• **EXERCISE INSTRUCTIONS**
For the material that follows, list every line containing the word "CIRCLE".
+++ RECORDS
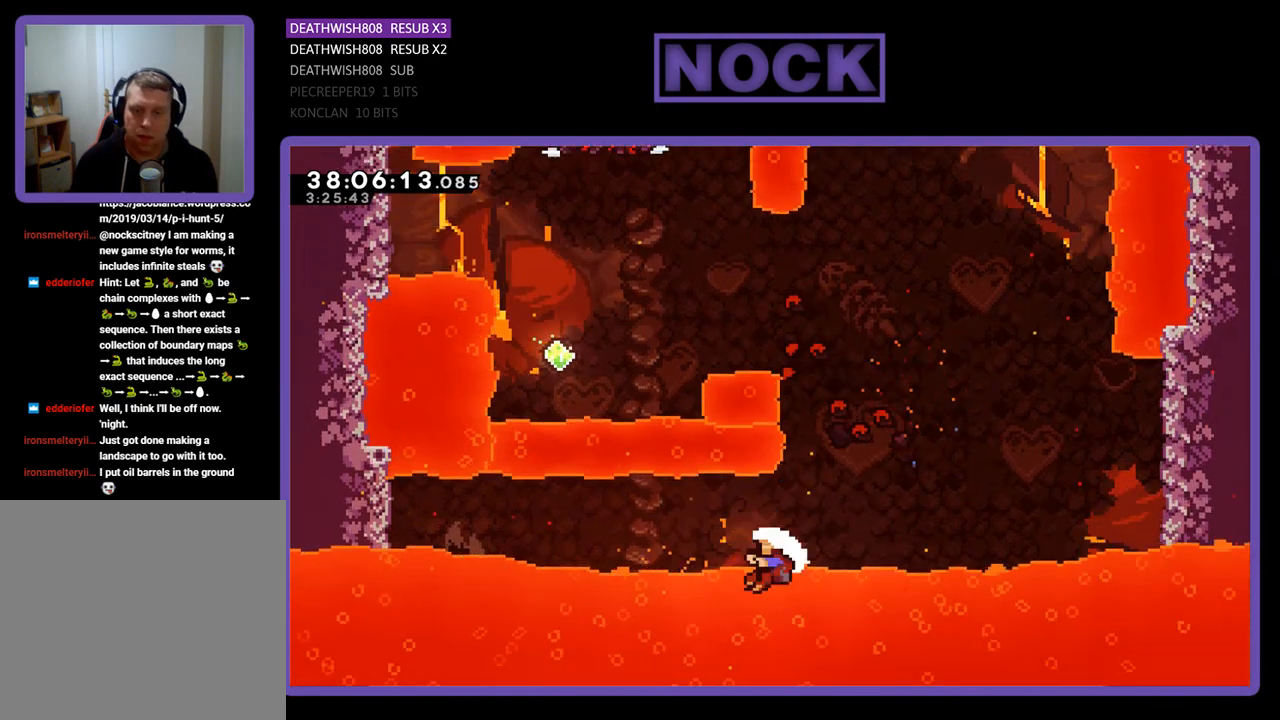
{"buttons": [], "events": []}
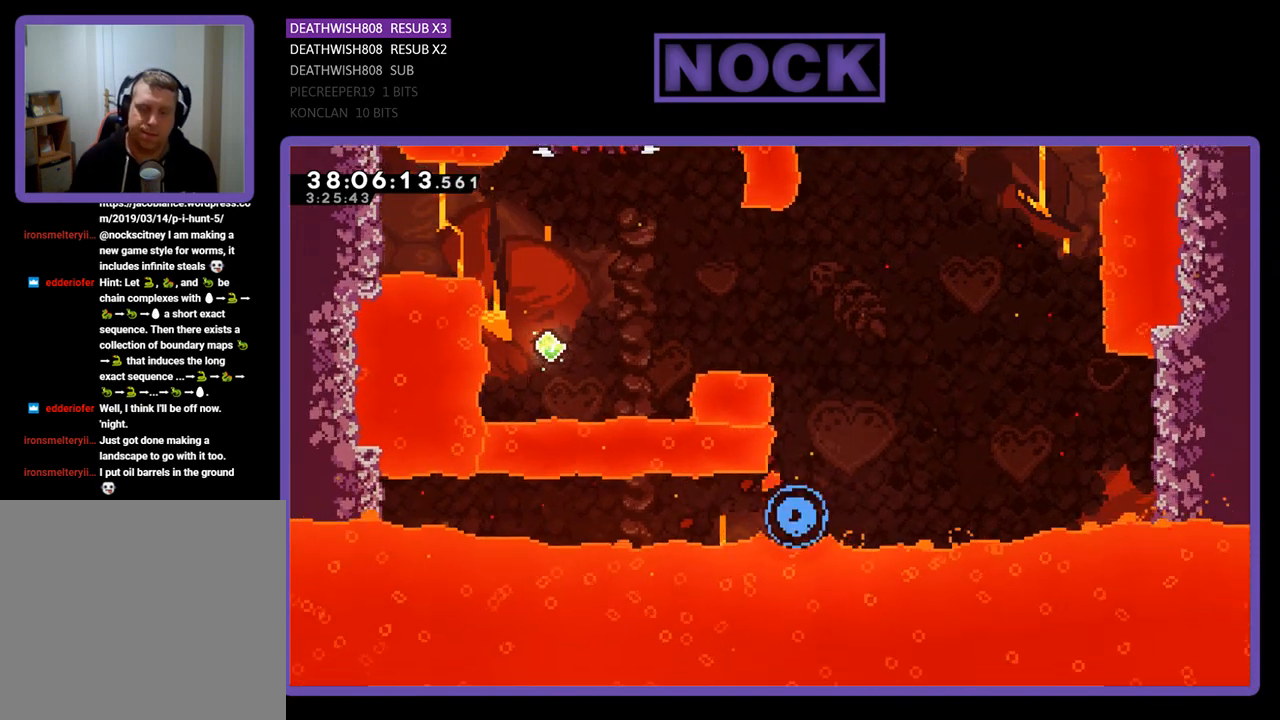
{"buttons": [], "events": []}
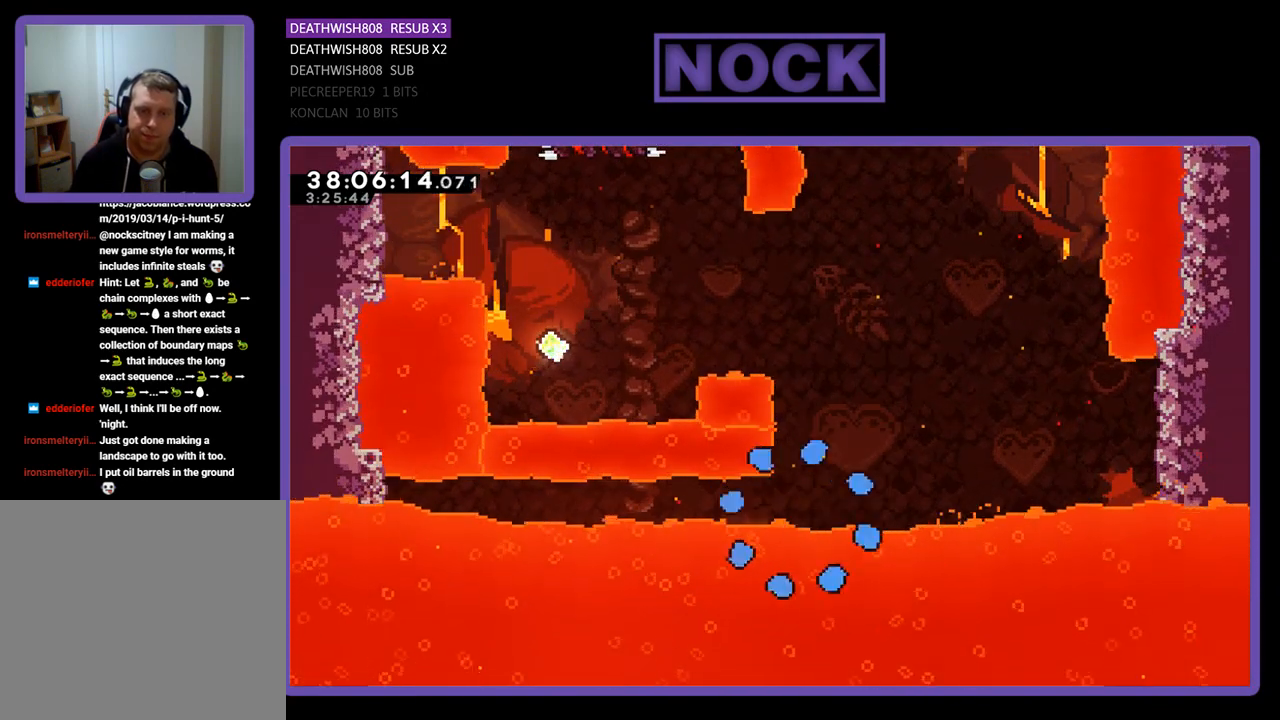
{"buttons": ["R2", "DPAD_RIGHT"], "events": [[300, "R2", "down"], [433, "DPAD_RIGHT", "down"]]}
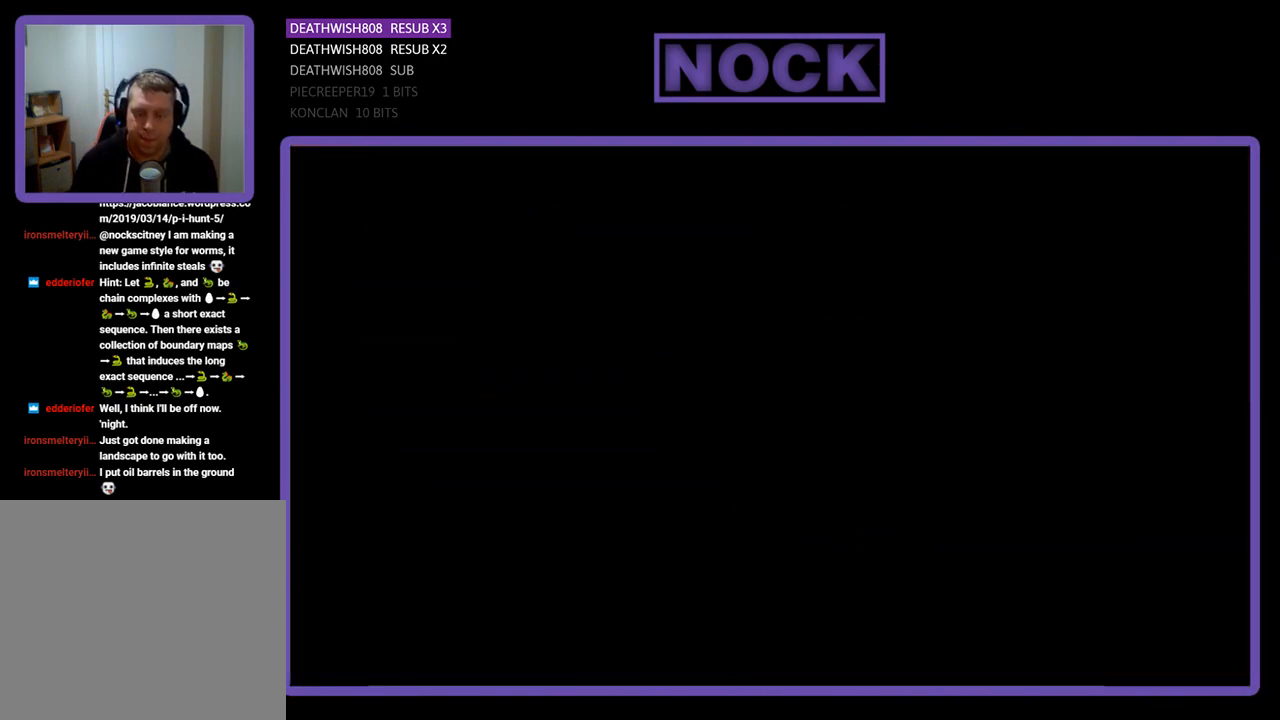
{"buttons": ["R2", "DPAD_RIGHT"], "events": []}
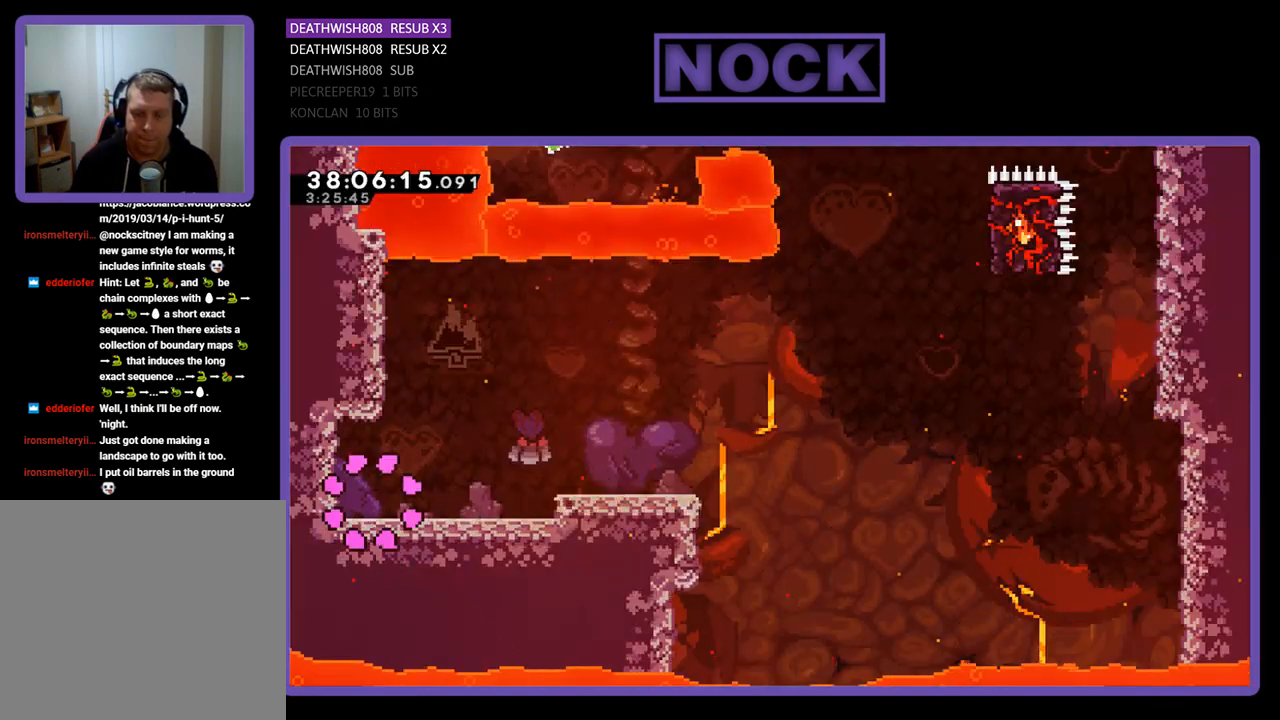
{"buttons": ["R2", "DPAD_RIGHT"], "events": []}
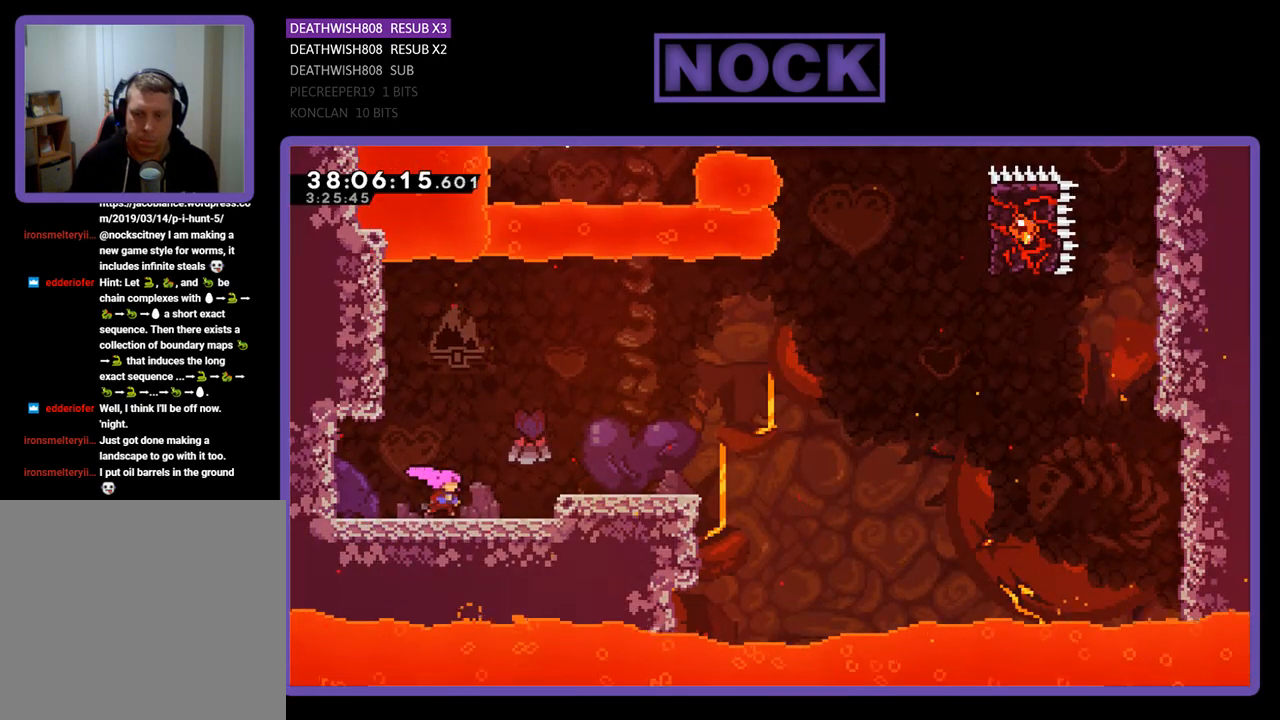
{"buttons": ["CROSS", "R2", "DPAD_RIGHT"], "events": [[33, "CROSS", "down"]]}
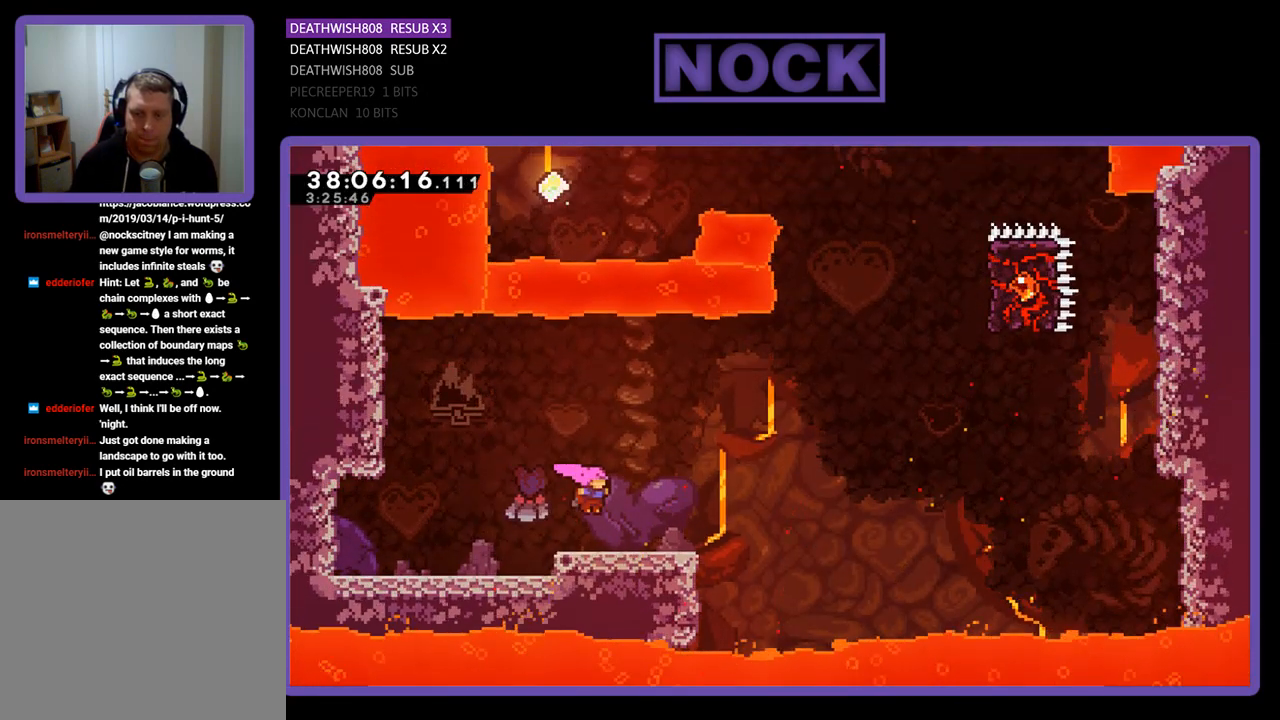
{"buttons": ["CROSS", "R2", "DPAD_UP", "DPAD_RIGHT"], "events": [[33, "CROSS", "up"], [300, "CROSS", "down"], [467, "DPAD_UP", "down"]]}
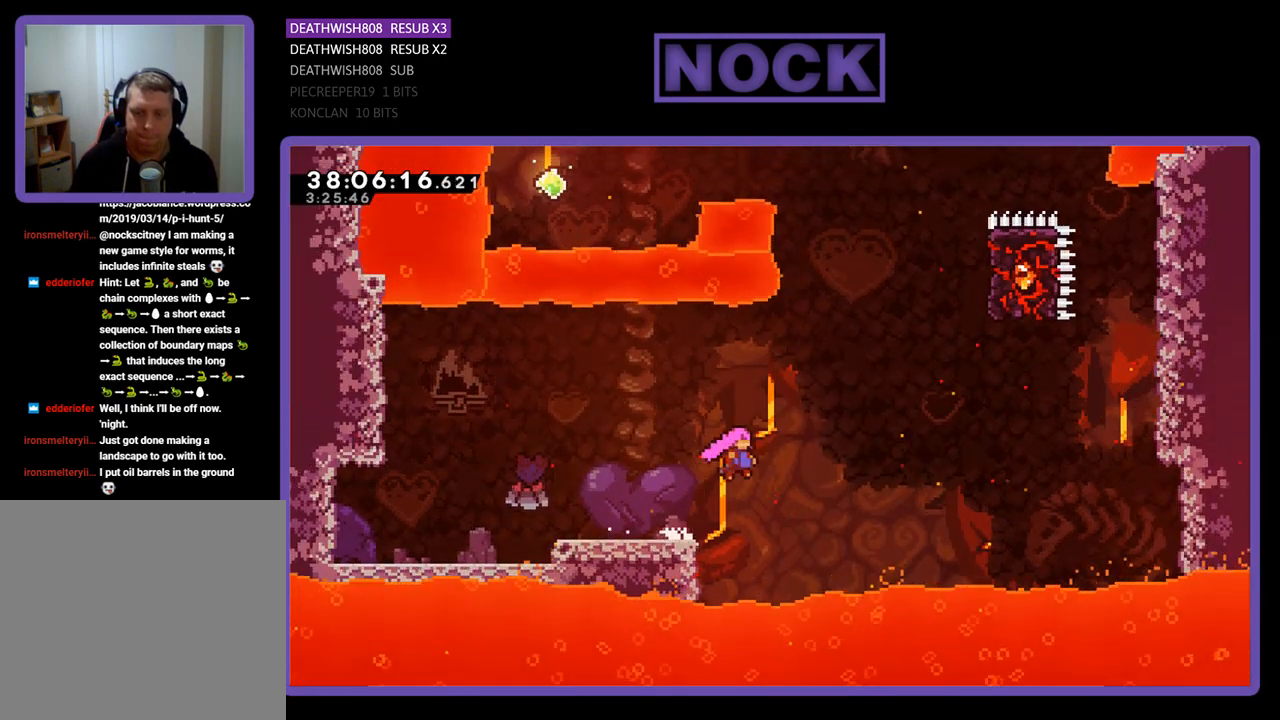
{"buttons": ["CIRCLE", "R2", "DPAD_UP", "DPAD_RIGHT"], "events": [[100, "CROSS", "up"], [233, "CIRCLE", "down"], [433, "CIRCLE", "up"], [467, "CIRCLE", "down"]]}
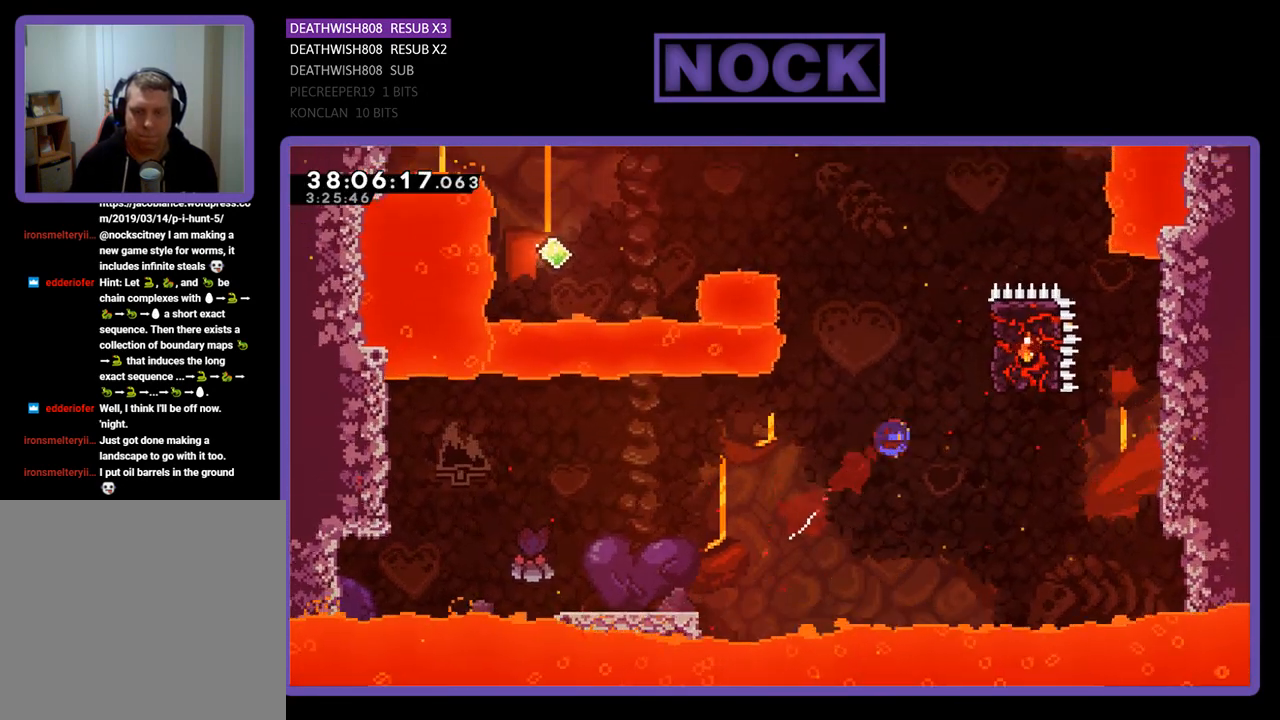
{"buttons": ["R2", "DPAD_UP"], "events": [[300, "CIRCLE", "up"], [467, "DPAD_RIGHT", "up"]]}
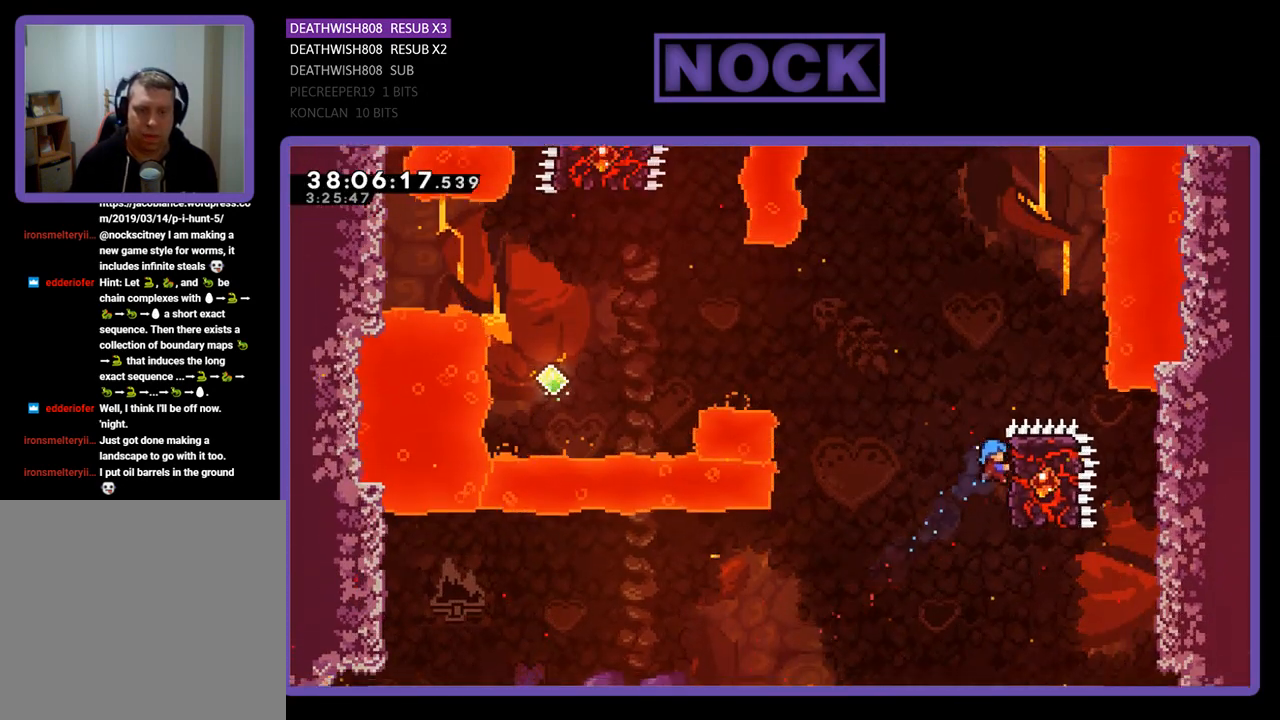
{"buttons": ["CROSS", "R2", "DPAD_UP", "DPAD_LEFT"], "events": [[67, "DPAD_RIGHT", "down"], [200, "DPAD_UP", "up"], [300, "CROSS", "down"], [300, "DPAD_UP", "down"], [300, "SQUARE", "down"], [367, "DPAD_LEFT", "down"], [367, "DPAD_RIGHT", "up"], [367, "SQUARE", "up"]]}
++++++
• **EXPECTED ANSWER**
{"buttons": ["CIRCLE", "R2", "DPAD_UP", "DPAD_RIGHT"], "events": [[100, "CROSS", "up"], [233, "CIRCLE", "down"], [433, "CIRCLE", "up"], [467, "CIRCLE", "down"]]}
{"buttons": ["R2", "DPAD_UP"], "events": [[300, "CIRCLE", "up"], [467, "DPAD_RIGHT", "up"]]}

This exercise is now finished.